[[ Selected passage, beginning ]]

Isolated pentagon rule

Sir Harry Kroto believed C60 was stable because it was the smallest cage which could be constructed with five and six membered rings, in which all the pentagons were isolated.

Off

Kroto continued to wonder when this Isolated Pentagon Rule requirement was satisfied again, and found that he could not make one between C60 and C70. He believed that if C60 was a stable truncated icosahedron, as they had proposed, then C70 must be the next special structure.

As he had seen that C70 was the next special structure experimentally, Kroto thought this was the most convincing circumstantial evidence for the validity of their buckminsterfullerene structural proposal, prior to its isolation in 1990. 

Sir Harry Kroto wanted to publish an image of their mass spectrum showing C28 dominant but the request was denied.

Kroto also believed that Multiplet IPR metastability criteria (MIPR) might operate for fullerenes smaller than C60 such as C50.

[[ Selected passage, end ]]

*Problem set:*
a - In the records, give as a numbered list, skipping blank lines, the part that opens with the line containing "To the nearest" and closes with the line containing "Reading left to right, what". Leave out the pictures.
b - Take the text on the isolated pentagon rule further, starting after its final sentence.

[[ Records for processing, beginning ]]

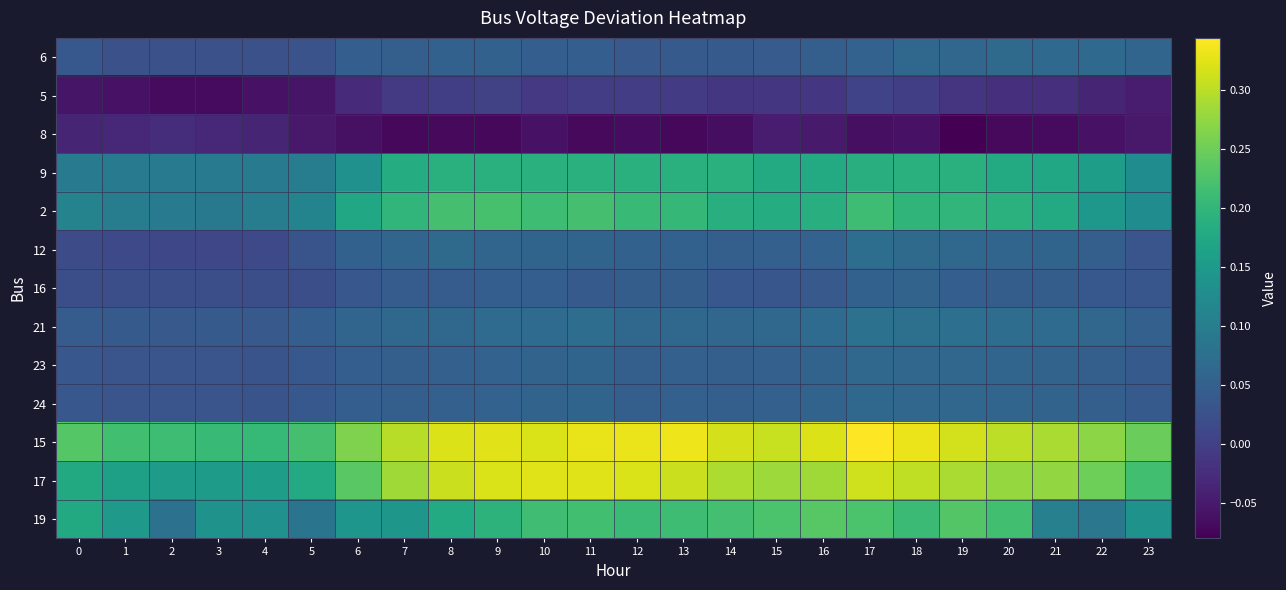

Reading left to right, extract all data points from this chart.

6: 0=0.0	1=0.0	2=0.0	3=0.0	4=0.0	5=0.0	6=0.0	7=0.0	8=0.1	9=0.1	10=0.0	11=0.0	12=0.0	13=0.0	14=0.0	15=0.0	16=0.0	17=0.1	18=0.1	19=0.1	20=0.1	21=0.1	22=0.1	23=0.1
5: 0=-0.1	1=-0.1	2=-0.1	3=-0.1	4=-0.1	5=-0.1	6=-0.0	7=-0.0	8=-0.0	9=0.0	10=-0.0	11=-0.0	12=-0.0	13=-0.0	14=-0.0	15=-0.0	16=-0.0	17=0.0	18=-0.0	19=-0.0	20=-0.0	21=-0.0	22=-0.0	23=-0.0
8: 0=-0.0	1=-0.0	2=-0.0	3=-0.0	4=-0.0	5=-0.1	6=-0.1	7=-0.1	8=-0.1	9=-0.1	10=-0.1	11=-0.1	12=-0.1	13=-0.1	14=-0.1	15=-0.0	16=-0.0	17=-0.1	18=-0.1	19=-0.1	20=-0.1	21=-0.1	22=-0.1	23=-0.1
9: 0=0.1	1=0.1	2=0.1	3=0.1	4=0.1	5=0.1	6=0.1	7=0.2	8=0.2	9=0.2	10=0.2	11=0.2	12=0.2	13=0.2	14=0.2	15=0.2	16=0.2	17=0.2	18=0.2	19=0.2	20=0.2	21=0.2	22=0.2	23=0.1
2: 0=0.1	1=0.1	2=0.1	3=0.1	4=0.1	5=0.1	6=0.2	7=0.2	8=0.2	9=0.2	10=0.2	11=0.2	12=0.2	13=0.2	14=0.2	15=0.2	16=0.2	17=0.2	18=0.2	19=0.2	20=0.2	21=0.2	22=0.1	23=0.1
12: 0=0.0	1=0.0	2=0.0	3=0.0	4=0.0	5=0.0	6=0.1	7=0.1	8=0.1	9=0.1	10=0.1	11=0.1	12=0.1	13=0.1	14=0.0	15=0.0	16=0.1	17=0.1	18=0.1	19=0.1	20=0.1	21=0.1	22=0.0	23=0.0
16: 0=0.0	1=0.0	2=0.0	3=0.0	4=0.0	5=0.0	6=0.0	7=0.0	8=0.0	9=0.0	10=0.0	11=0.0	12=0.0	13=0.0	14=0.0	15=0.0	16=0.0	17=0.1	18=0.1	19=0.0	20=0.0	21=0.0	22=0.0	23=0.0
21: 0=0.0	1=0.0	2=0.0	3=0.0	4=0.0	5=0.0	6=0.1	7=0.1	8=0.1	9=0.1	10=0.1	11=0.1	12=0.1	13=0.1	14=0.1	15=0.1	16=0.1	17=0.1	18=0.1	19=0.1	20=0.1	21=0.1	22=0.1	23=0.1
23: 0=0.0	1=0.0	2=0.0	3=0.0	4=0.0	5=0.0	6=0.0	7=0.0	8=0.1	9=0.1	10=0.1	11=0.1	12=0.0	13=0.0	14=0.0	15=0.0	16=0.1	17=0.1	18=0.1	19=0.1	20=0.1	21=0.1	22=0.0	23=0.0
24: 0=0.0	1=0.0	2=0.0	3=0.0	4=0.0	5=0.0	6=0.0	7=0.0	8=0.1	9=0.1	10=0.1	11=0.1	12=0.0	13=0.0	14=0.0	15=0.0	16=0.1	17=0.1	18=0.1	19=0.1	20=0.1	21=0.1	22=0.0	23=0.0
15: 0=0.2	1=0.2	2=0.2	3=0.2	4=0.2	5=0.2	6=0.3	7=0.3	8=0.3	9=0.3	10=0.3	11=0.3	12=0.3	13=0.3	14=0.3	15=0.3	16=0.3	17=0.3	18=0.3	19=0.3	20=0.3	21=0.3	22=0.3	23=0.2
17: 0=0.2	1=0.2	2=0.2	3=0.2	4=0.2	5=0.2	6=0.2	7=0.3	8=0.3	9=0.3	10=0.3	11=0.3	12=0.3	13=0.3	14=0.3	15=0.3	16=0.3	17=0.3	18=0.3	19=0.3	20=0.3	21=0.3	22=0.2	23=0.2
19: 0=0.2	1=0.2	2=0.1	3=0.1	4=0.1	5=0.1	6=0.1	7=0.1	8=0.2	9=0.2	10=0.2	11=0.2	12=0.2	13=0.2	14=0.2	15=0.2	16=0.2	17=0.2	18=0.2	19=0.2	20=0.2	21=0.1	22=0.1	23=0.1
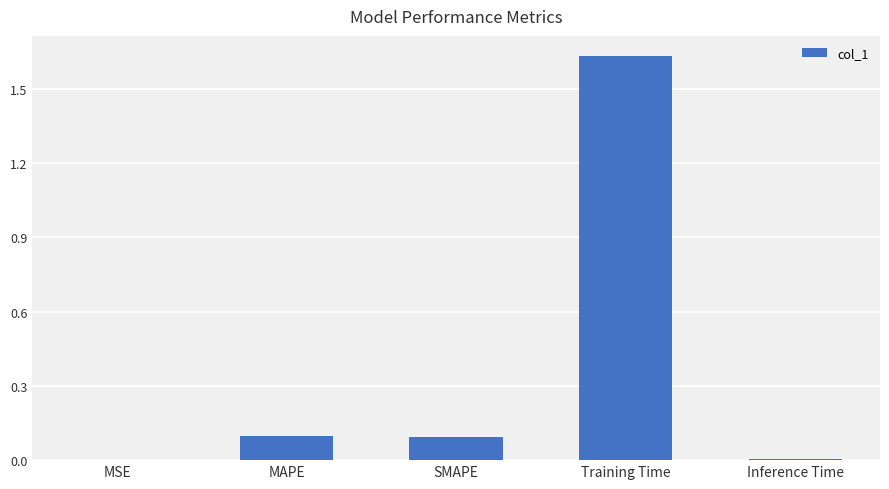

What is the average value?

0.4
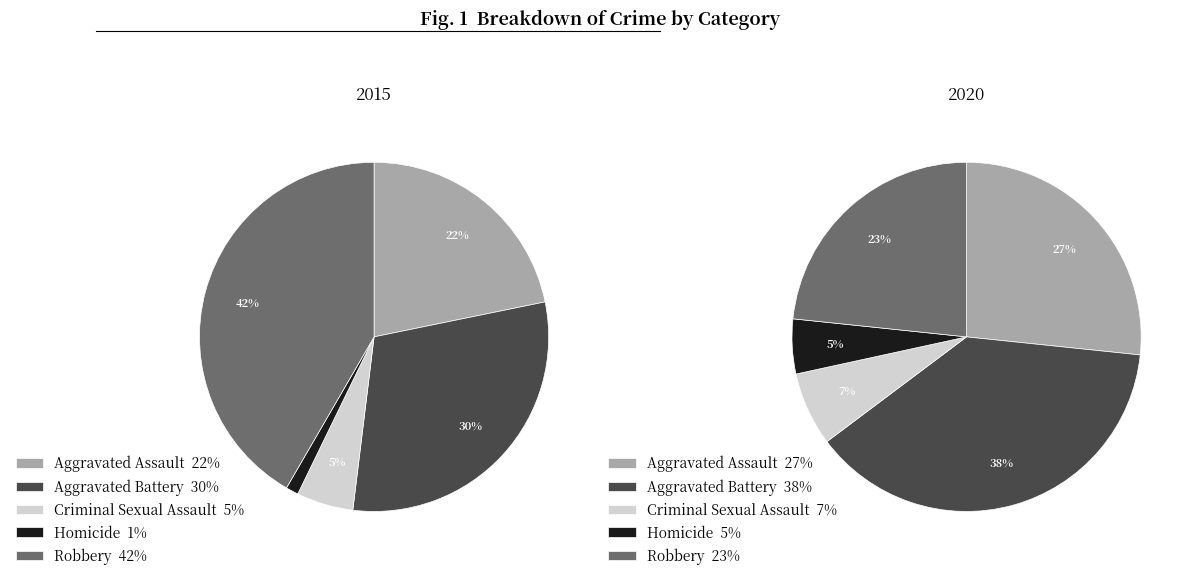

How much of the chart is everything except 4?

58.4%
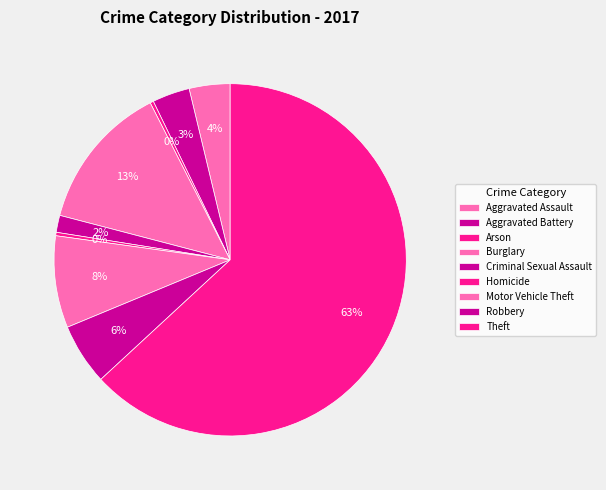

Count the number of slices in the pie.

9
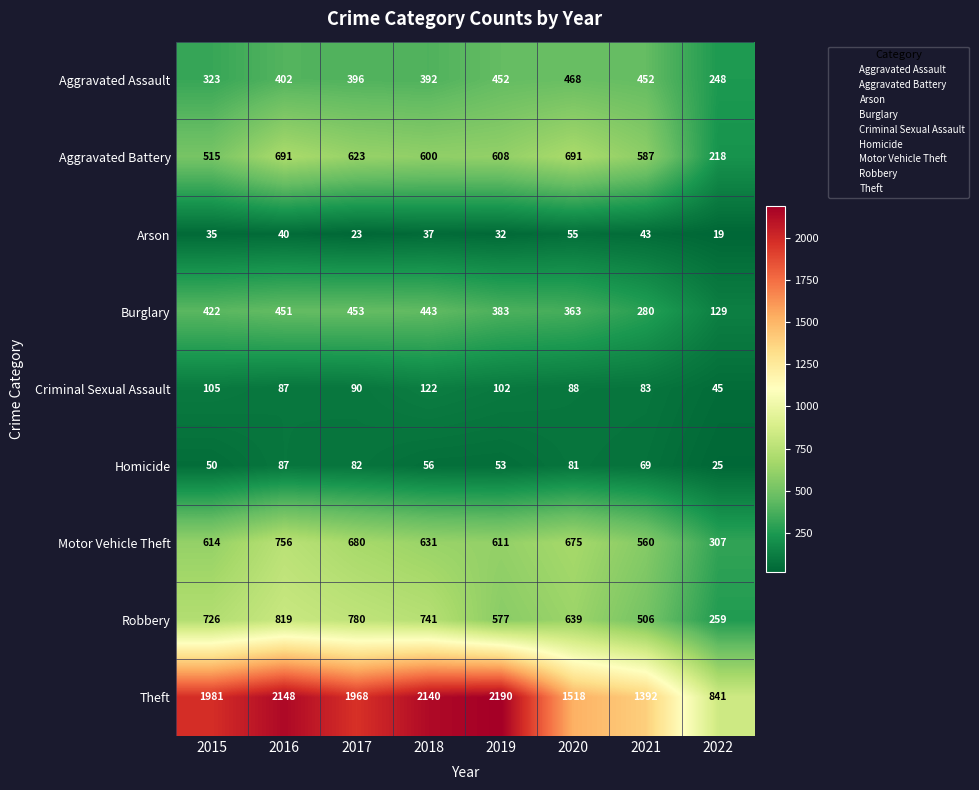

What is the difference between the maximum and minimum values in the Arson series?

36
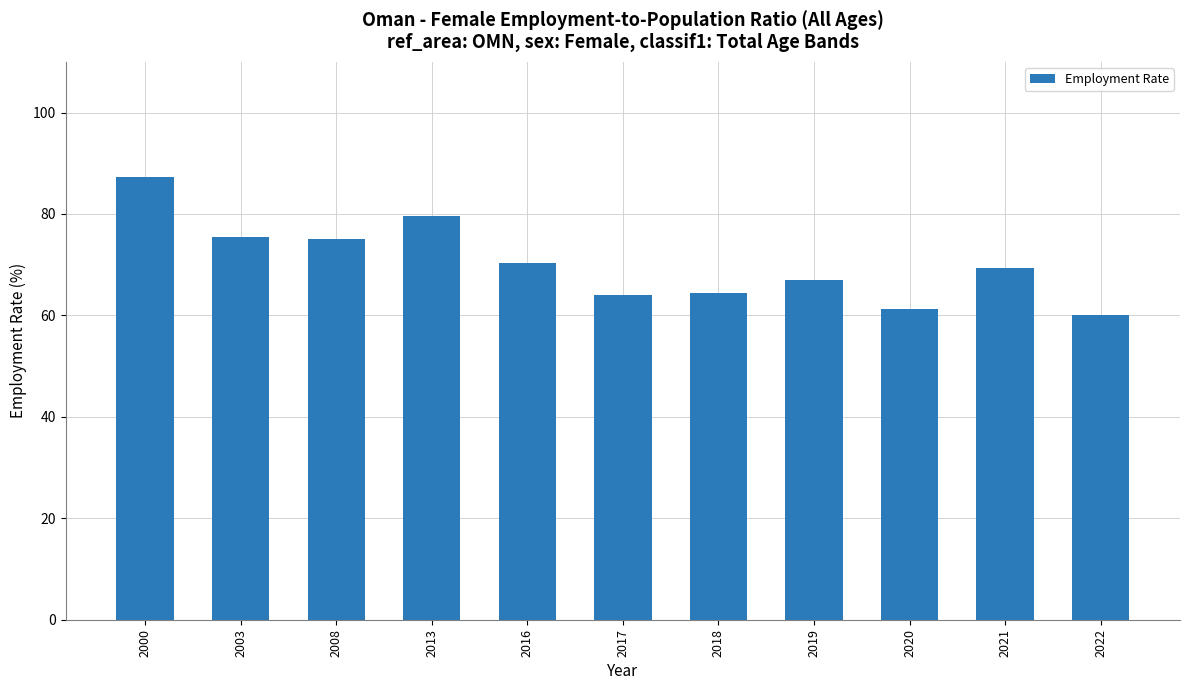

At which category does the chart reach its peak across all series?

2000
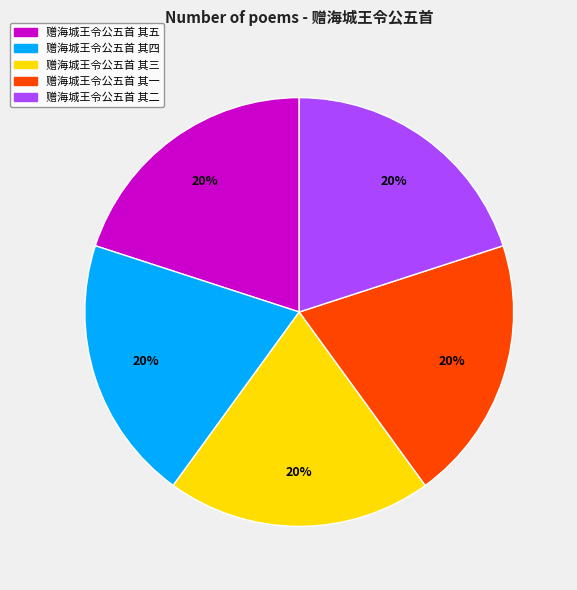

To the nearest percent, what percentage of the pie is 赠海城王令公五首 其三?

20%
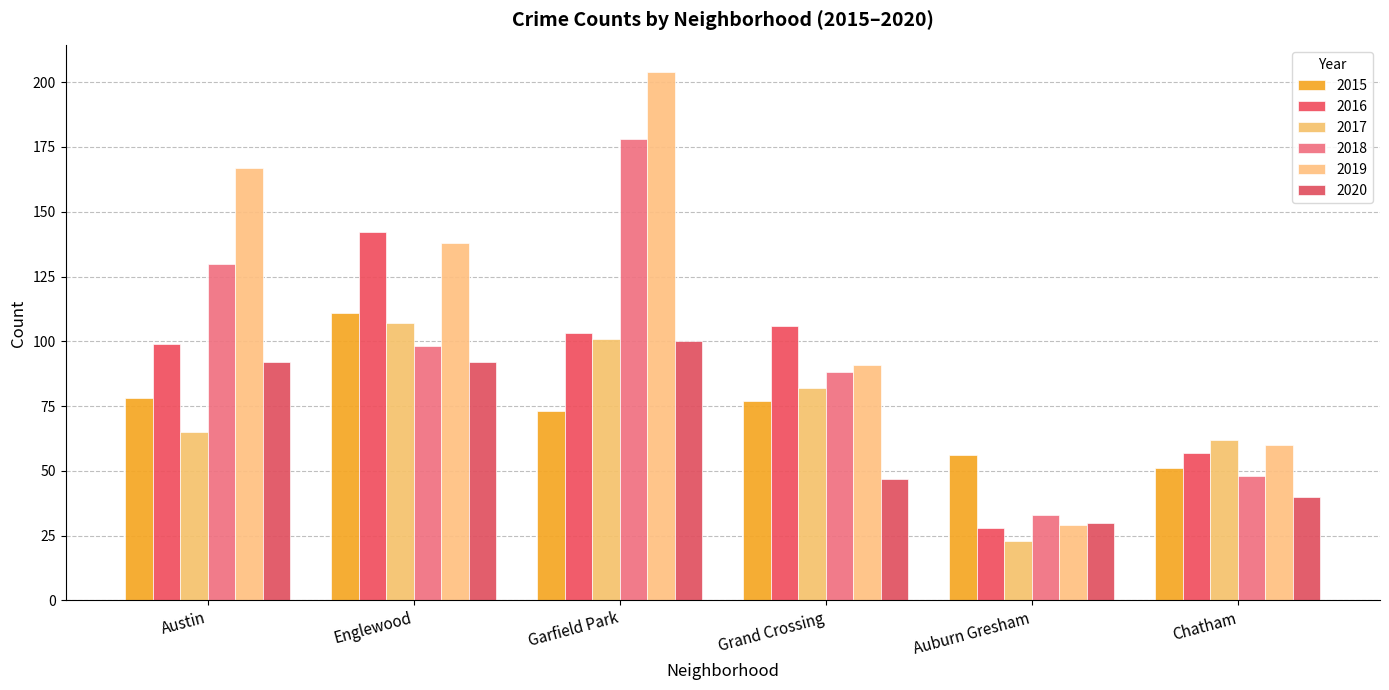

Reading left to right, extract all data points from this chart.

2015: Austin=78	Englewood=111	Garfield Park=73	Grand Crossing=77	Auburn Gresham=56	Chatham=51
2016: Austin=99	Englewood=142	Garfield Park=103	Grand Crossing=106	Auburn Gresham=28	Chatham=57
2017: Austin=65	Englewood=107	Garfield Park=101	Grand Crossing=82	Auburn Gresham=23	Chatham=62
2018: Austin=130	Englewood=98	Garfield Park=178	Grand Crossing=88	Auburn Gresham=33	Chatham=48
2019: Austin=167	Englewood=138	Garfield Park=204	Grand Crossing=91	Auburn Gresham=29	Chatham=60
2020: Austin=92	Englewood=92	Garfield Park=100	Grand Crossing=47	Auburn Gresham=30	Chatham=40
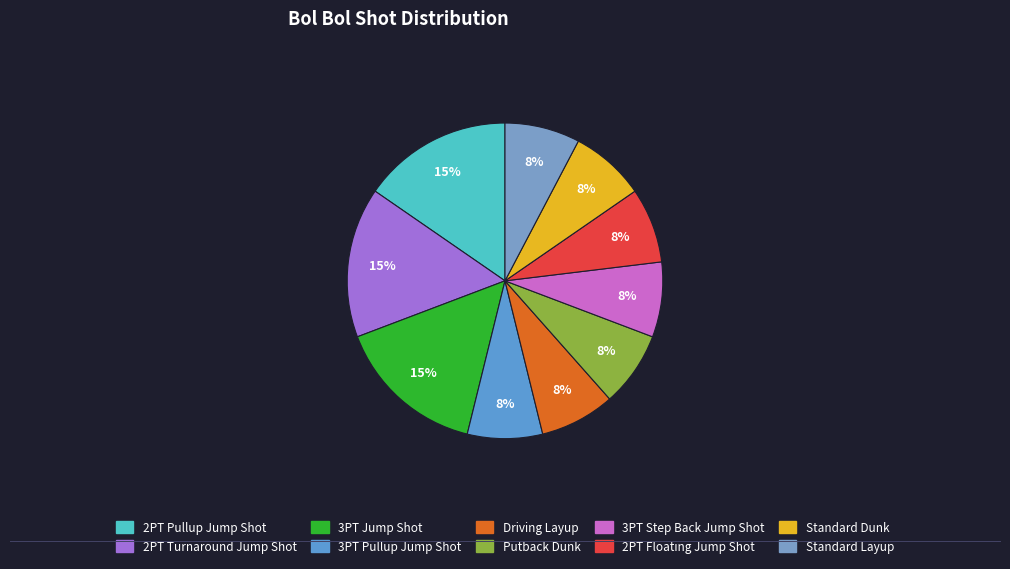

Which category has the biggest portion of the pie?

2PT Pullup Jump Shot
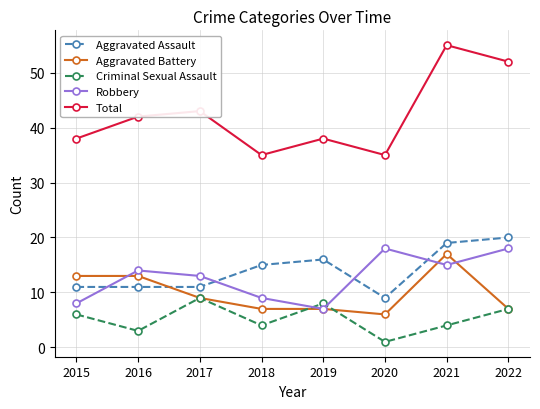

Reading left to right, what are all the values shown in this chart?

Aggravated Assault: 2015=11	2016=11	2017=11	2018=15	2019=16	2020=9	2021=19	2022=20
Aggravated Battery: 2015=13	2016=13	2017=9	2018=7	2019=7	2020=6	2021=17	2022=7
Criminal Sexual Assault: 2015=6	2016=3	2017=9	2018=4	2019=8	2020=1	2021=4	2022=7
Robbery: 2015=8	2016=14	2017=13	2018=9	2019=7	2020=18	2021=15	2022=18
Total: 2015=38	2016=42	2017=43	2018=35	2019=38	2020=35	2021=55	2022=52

[[ Records for processing, end ]]

*Activity answers:*
a -
1. To the nearest percent, what percentage of the pie is 赠海城王令公五首 其三?
2. 20%
3. Reading left to right, extract all data points from this chart.
4. 2015: Austin=78	Englewood=111	Garfield Park=73	Grand Crossing=77	Auburn Gresham=56	Chatham=51
5. 2016: Austin=99	Englewood=142	Garfield Park=103	Grand Crossing=106	Auburn Gresham=28	Chatham=57
6. 2017: Austin=65	Englewood=107	Garfield Park=101	Grand Crossing=82	Auburn Gresham=23	Chatham=62
7. 2018: Austin=130	Englewood=98	Garfield Park=178	Grand Crossing=88	Auburn Gresham=33	Chatham=48
8. 2019: Austin=167	Englewood=138	Garfield Park=204	Grand Crossing=91	Auburn Gresham=29	Chatham=60
9. 2020: Austin=92	Englewood=92	Garfield Park=100	Grand Crossing=47	Auburn Gresham=30	Chatham=40
10. Which category has the biggest portion of the pie?
11. 2PT Pullup Jump Shot
12. Reading left to right, what are all the values shown in this chart?

b -
I knew that the Galveston group had the quantum chemistry experience to verify my conjecture that no IPR structure existed between C60 and C70. I called them up on the telephone.

Tom Schmalz told me that they had reached the same conclusion and said they had almost completed the proof of this conjecture.

Sir Harry Kroto


Kroto continued, "So, the IPR was developed simultaneously and independently by the Galveston group which furthermore proved it elegantly. They also proved the MIPR concept in their comprehensively exhaustive theoretical study.

"Our recent work at FSU/Maglab has confirmed these early observations and shown that C28 is very special indeed. It can satisfy its tetravalency by trapping a tetravalent individual atom such as Ti, Zr or U."


Icosahedral carbon particles

A simple model building exercise led to the conclusion that closed large fullerenes would have quasi-icosahedral structures. This project was initially an arts project as Kroto wanted to build a large fullerene structure as a sculpture.


To my surprise it was not round like Buckminster Fuller’s Montréal dome. As all the curvature was focused around the pentagons, the surface is essentially flat between them. This resulted in an explanation of why spheroidal carbon particles have the quasi-icosahedral structures that had been observed. This is a nice example of an arts project resulting in a science breakthrough. An unusual situation!

Sir Harry Kroto


Articles

IPR and C28 paper (PDF, 566KB)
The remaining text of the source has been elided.